Die FDP Obwalden hat Marius Küchler nominiert. Damit beginnt der Wahlkampf, der sich zum Sechskampf um fünf Regierungssitze entwickeln dürfte. Unterstützung erhält Küchler von der FDP-Parteispitze.
Er ist 34-jährig, Leiter Handel bei der Nidwaldner Kantonalbank, Vater eines Sohnes. Vor allem aber versteht sich Marius Küchler als Obwaldner – und Brückenbauer. Dazu später mehr.
Mit ihm will die FDP Obwalden wieder zurück in den Regierungsrat. Zur Erinnerung: Ihren Sitz verlor die Partei bei den Wahlen 2022 an die Mitte. Carola Weiss, Präsidentin der FDP Obwalden, stellte gleich zu Beginn der Nominationsversammlung am Samstagmorgen klar: «Als drittgrösste Partei in Obwalden haben wir Anspruch auf einen Sitz in der Regierung, den wir jetzt geltend machen wollen.»
Die FDP besetzt aktuell elf Sitze im Kantonsrat (insgesamt 55). Nur die Mitte (19) und die SVP (13) haben mehr. Man wolle die Zukunft des Kantons wieder in der Exekutive mitgestalten, sagte Weiss. Und: «Der Wahlkampf fängt jetzt an.» Bekannt ist, dass vier der fünf bisherigen Regierungsräte – namentlich Josef Hess (parteilos) Christian Schäli (CSP), Cornelia Kaufmann-Hurschler (Mitte) und Christoph Amstad (Mitte) – ihre Sitze am 8. März 2026 behalten wollen. Die SVP Obwalden hat zudem angekündigt, den letzten, durch den Rücktritt von Daniel Wyler (SVP) frei werdenden Platz in der Regierung verteidigen zu wollen.
Junger Kandidat mit liberalen Werten
Marius Küchler stellte sich der Versammlung selbst vor. So viel vorne weg: Durch grossen Applaus und stehende Ovationen wurde er von seinen Parteikolleginnen und -kollegen als Regierungsratskandidat nominiert. Der Kernser, der zwar in Stalden aufwuchs, mittlerweile mit seiner Frau und seinem Sohn aber wieder in Kerns wohnt, sagte: «Obwalden ist meine Heimat.» Und deren Zukunft möchte er so mitgestalten, wie er es in der Schweizer Armee als Pontoniere-Kompaniekommandant gelernt hat: als Brückenbauer. Konkret zwischen Generationen, Volk und Regierung sowie zwischen Berufslehre und Studium.

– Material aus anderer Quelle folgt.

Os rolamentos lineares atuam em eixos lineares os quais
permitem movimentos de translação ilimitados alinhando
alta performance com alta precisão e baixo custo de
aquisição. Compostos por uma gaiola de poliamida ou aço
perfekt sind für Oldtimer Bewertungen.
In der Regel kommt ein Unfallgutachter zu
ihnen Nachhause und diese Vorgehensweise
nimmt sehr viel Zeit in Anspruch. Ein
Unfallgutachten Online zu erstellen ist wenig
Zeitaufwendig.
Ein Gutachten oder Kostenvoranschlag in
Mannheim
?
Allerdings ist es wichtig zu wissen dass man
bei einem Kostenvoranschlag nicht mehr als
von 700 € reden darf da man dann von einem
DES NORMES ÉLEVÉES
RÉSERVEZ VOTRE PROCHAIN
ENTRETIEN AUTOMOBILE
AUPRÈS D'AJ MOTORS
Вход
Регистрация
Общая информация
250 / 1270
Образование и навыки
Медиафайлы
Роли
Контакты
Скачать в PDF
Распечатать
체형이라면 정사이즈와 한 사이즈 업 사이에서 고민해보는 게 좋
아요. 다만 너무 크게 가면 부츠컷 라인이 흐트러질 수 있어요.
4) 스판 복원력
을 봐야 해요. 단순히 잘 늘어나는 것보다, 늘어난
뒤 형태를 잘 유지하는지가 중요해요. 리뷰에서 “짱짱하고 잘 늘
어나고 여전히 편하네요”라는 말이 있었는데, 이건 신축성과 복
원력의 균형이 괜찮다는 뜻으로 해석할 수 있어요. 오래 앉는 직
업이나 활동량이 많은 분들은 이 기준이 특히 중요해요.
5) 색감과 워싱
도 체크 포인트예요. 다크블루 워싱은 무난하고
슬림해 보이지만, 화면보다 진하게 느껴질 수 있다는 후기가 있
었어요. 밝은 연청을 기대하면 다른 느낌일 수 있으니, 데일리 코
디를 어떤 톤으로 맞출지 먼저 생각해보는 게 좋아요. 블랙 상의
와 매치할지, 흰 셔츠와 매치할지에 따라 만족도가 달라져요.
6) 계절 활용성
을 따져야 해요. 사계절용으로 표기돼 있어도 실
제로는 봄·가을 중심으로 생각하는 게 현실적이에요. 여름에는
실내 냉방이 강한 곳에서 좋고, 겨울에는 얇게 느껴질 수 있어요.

Wenig überraschend möchte sich der FDP-Kantonsrat, der 2024 für Marco De Col nachrückte, im Falle einer Wahl mit folgenden Schwerpunkten in die Regierung einbringen: stabile Finanzen durch Ausgabedisziplin und ohne Erhöhung der Steuern, eine Wirtschaft, von der alle profitieren sollen, und mehr Sicherheit, aber nicht auf Kosten der Freiheit. Was er denn besser könne als die bisherigen Regierungsräte, wollte Carola Weiss von Küchler wissen. Er wolle nicht auf einzelne Personen eingehen, die seiner Meinung nach alle den Kanton bestmöglich regieren wollen. Punkten möchte er unter anderem mit seinem privatwirtschaftlichen Hintergrund, seinem jungen Alter und seiner geselligen Art.
Parteispitze zu Besuch
Zum Wahlauftakt reiste auch Benjamin Mühlemann nach Sarnen. Seine einleitenden Worte, er habe kein Referat vorbereitet, entpuppten sich höchstens als Halbwahrheit, wusste Mühlemann doch immerhin die nächsten 30 Minuten zu füllen. Der Glarner Ständerat und frisch gebackene Co-Präsident der FDP Schweiz war vor zwölf Jahren in einer ähnlichen Situation wie Marius Küchler. Er kandidierte, ebenfalls 34-jährig, für den Glarner Regierungsrat und sagte zu Küchler: «Mach das unbedingt. Es ist der schönste Job, den es gibt.»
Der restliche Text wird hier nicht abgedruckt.